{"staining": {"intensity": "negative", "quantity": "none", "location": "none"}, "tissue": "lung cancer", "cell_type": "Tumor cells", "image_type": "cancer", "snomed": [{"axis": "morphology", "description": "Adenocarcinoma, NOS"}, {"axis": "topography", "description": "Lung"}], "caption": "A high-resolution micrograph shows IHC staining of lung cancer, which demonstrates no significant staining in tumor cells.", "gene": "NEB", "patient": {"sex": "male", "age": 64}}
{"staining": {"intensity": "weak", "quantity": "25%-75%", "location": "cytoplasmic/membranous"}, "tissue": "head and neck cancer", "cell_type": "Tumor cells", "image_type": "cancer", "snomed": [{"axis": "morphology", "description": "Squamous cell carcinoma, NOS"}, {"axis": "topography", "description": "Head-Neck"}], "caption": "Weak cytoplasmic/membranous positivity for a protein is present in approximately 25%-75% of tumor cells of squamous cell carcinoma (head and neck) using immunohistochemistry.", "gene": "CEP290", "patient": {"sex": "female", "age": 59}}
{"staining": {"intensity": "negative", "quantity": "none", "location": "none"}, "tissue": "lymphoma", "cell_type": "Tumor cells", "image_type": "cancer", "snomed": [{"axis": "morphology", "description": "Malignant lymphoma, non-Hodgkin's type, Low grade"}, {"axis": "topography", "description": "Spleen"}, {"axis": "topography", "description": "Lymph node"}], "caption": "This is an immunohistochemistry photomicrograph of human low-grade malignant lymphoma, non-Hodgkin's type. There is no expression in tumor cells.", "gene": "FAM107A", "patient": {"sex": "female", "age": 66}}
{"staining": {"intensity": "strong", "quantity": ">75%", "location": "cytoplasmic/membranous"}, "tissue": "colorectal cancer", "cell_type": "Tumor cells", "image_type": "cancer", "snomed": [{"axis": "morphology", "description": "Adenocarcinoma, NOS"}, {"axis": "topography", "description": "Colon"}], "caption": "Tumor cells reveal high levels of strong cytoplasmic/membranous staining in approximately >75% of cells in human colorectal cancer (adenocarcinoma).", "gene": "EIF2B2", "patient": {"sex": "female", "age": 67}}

---------------

- [Task prompt]
In the data above, find the line that contains "cytoplasmic/membranous positivity for", then reproduce exactly every line from the first line through that line.

- [Answer]
{"staining": {"intensity": "negative", "quantity": "none", "location": "none"}, "tissue": "lung cancer", "cell_type": "Tumor cells", "image_type": "cancer", "snomed": [{"axis": "morphology", "description": "Adenocarcinoma, NOS"}, {"axis": "topography", "description": "Lung"}], "caption": "A high-resolution micrograph shows IHC staining of lung cancer, which demonstrates no significant staining in tumor cells.", "gene": "NEB", "patient": {"sex": "male", "age": 64}}
{"staining": {"intensity": "weak", "quantity": "25%-75%", "location": "cytoplasmic/membranous"}, "tissue": "head and neck cancer", "cell_type": "Tumor cells", "image_type": "cancer", "snomed": [{"axis": "morphology", "description": "Squamous cell carcinoma, NOS"}, {"axis": "topography", "description": "Head-Neck"}], "caption": "Weak cytoplasmic/membranous positivity for a protein is present in approximately 25%-75% of tumor cells of squamous cell carcinoma (head and neck) using immunohistochemistry.", "gene": "CEP290", "patient": {"sex": "female", "age": 59}}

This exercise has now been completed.